China, holder of the world's biggest shale-gas reserves, plans to speed up exploration of the resource by asking companies including PetroChina Co. (857) invest three times the minimum amount sought for crude oil areas.
The Ministry of Land and Resources is drafting rules that will allow it to seize blocks from companies that fail to invest at least 30,000 yuan ($4,747) per square kilometer annually, Zhang Jianfeng, a director at the ministry's research institute, said in an interview today. Explorers will have three years to meet the requirement, he said.
China holds 25.08 trillion cubic meters of exploitable reserves of the unconventional fuel trapped in shale rock, the ministry said March 1, citing a nationwide survey. The government has pledged to prioritize land approvals, allow tax- free equipment imports and offer subsidies to explorers.
The policy "will certainly prevent companies from sitting on acreage," Neil Beveridge, a Hong Kong-based analyst at Sanford C. Bernstein & Co., said in an e-mail.
The proposed rules will be similar to those for conventional oil and gas exploration, where the minimum annual investment requirement is set at 10,000 yuan per square kilometer, Zhang said in Beijing, while attending a two-day Shale Gas Summit organized by Centre for Management Technology.
More than 100 Chinese companies have qualified to participate in China's second auction of shale exploration area, which will likely be held before July, the official said. The government will offer at least 20 areas, he said.
Overseas Companies
Overseas companies will remain barred from bidding directly and can invest in ventures led by local explorers, Zhang said.
The Chinese government will hold one or two auctions of shale-gas blocks this year, the land ministry said on March 1. China Petroleum & Chemical Corp. (386), the nation's second-largest oil company, and Henan Provincial Coal Seam Gas Development and Utilization Co. won the rights to explore two areas in the country's first shale-gas auction in June.
Cnooc Ltd. (883), which has started exploring its first shale-gas site in China, plans to increase investments in North American shale projects to acquire technology to develop domestic fields, Chairman Wang Yilin said on March 5.
China National Petroleum Corp., the parent of Hong Kong- listed PetroChina, agreed in June to form a venture with Royal Dutch Shell Plc (RDSA) to improve its drilling efficiency after taking 11 months to complete the nation's first shale well.
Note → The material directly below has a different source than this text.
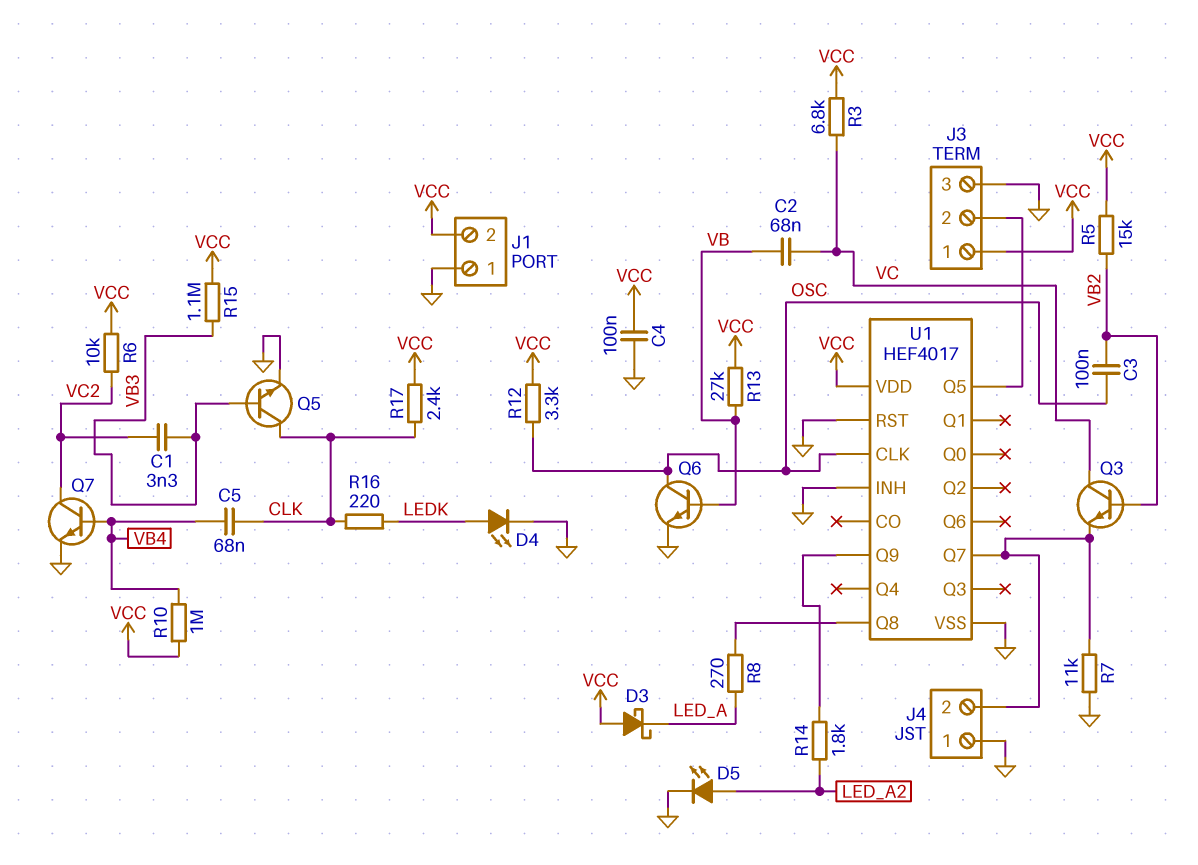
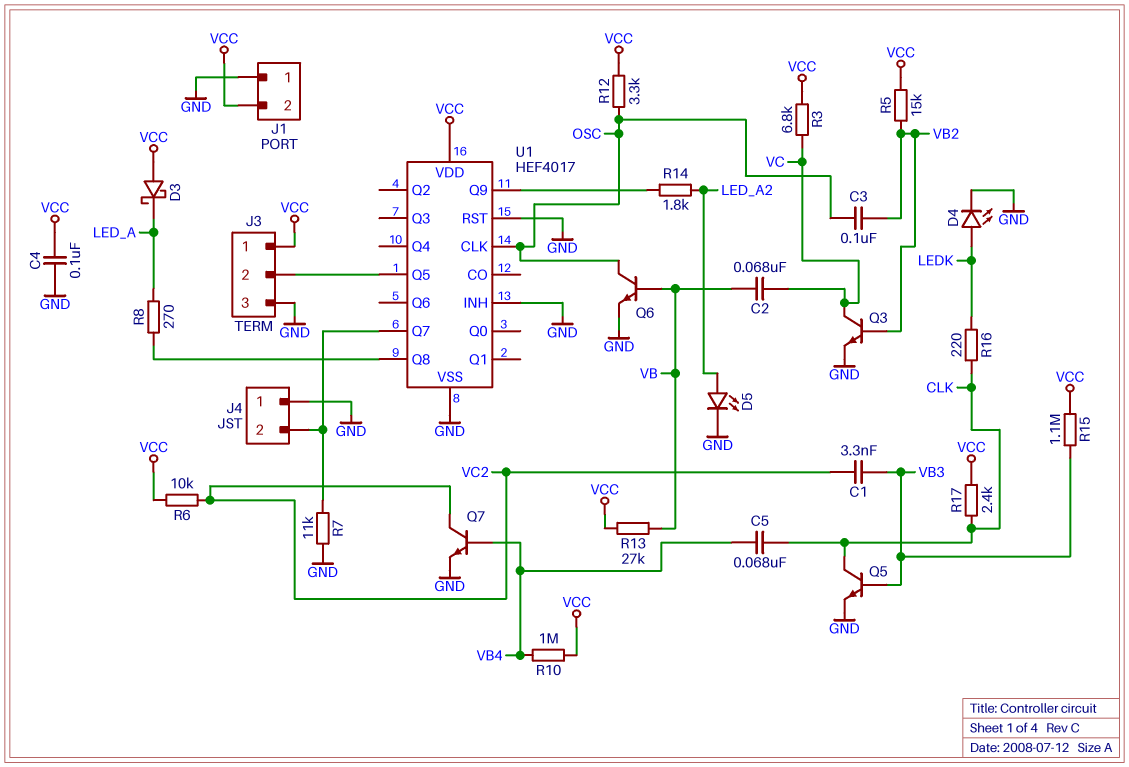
Q3: NPN (B VB2, C VC, E J4/2) -> NPN (B VB2, C VC, E GND)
The country aims to produce 6.5 billion cubic meters of shale gas annually by 2015 and ramp up output to between 60 billion and 100 billion by the end of the decade, the National Development and Reform Commission said, citing a plan drafted by the National Energy Administration.
China has yet to produce shale gas commercially as its explorers struggle to overcome the lack of domestic drilling expertise and geology that is tougher than in the U.S., where output has surged 15-fold in the past decade. A "breakthrough" would be needed by 2015 for the country to achieve its targets, the Energy Administration said on March 16.